Yumurtadan başka hiçbir şey yemeyen bir
çocuğu, anne babası zamanın âlimine götürürler. Çocuğun anne babası alime;
bütün uyarı ve nasihatlerine rağmen çocuklarının yumurtadan başka bir şey
yemediğini, bu gidişle de çocuklarının gıdasız kalmasından korktuklarını söylerler.
Durumu dinleyen alim de şimdi
gitmelerini ve kırk gün sonra gelmelerini söyler. Kırk gün sonra anne babasıyla gelen çocuğu
kucağına oturtup saçlarını okşayan alim zat çocuğa:
“Yavrum
bundan sonra çok fazla yumurta yeme, diğer yiyeceklerden de ye” diye nasihat
eder.”
Aradan bir iki gün geçtikten sonra
gerçekten çocuklarının yumurtayı fazla yemediğini gören aile, soluğu doğruca
alimin yanında alırlar. Çocuğun anne babası; “hocam madem bir çift sözle çocuğa bu davranışı bıraktıracaktınız da
neden bizi kırk gün beklettiniz” diye sorarlar.
Alim de: “Siz bana çocukla geldiğiniz zaman ben de yumurtayı çok sever ve çok
yerdim. Çocuğa yumurtayı az yemesi gerektiğini söyleyebilmem için kırk gün
kendi nefsimde bunu denedim ki çocuğa söylediklerim etkili olabilsin. Yoksa
yumurtayı fazla yememesi konusunda çocuğa şimdiye kadar onlarca kişi söyledi;
fakat çocuk kimseyi dinlemedi. Yani anlayacağınız kalpten çıkan söz kalbe tesir
ederken ağızdan çıkan söz ise bir kulaktan girip öbür kulaktan çıkar.” demiştir.
Çocuklarla konuşurken ağzımızdan hiç
düşürmediğimiz: “Ben senin yaşındayken, benim zamanımda, ben senin yerinde
olsaydım…” gibi cümleler çocuğumuzla iletişimi koparmamıza ve çocuğumuzun bizi
dinlememesine neden olmaktadır.
Çocukların anne babalarının sözlerini
dinlememesinin bir sebebi de daha küçük yaştan itibaren zihinsel gelişimlerini
engellemekten kaynaklanmaktadır.
Çocukların söz dinlememelerini Prof. Dr.
Üstün DÖKMEN şöyle açıklamaktadır:
“Anne babanın elinde upuzun bir “ellenmemesi gerekli şeyler” listesi
vardır.
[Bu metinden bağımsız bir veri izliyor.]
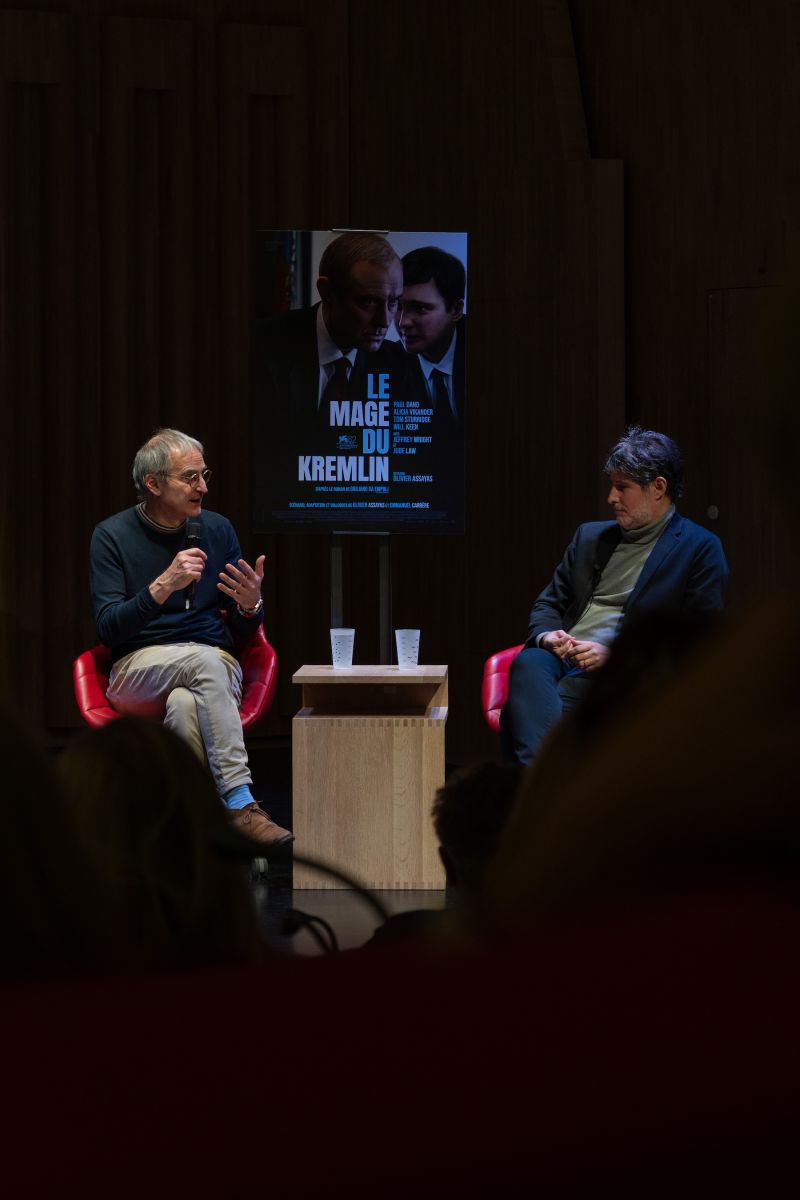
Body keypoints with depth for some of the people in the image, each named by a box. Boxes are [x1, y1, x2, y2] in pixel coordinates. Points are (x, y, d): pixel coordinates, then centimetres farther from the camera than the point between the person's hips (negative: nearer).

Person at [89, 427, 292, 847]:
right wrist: (163, 586, -24)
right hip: (138, 671, -2)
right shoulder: (112, 536, 0)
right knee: (204, 659, -37)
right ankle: (240, 804, -44)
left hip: (217, 666, 2)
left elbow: (243, 630, 13)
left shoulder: (217, 529, 9)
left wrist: (249, 606, -13)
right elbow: (108, 628, -10)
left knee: (184, 706, -37)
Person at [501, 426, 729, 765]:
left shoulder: (700, 549, 7)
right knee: (527, 664, -35)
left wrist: (613, 655, -11)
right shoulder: (591, 536, 26)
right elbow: (548, 602, 29)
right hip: (559, 659, 5)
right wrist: (545, 636, 3)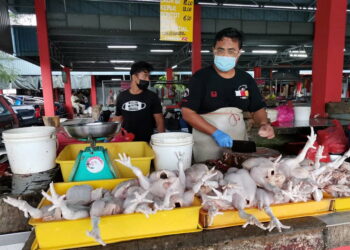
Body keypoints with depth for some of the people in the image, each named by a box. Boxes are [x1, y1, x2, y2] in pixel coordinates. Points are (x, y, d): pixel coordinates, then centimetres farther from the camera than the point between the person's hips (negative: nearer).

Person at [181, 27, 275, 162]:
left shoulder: (246, 79, 4)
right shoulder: (201, 77, -10)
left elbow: (257, 108, 12)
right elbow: (187, 113, -14)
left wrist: (264, 123, -10)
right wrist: (215, 133, -22)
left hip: (238, 143, 4)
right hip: (208, 145, -4)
Çocukların her şeye el uzatmaları yaramazlık değil, zihinsel gelişimlerinin
özelliğidir. Aman bunu elleme, buna dokunma...”
Üstün Dökmen hocamızın da söylediği gibi
çocukların yeni yürümeye başladıkları zaman zihinsel gelişimlerinin bir özelliği
olan her şeyle oynamak isteyişi anne-baba tarafından, ona dokunma, bunu elleme, oraya gitme, yapma ve etme gibi
emirler çocukların hem zihinsel gelişmeleri engellenmekte hem de anne babasıyla
iletişim engellerini öğretmektedir.
Anne babalar, çocuklarının kendi
işlerini kendisi yapan, söz dinleyen, ders çalış demeden ders çalışan ve okulun
gözde öğrencilerinden olmalarını isterler.
Oysa bu çocuklar ileri yaşlarda iletişim
problemi yaşayan, kendi başına buyruk, ders çalışmayan, araştırma yapmayan çevreyi
incelemeyen, kitapları karıştırmayan, büyüdükleri zaman sadece etrafı
gözlemleyen fakat araştırma şevki kırılmış, ne yapacağını bilmeyen, iş
beğenmeyen ve söz dinlemeyen insanlar olacaklardır.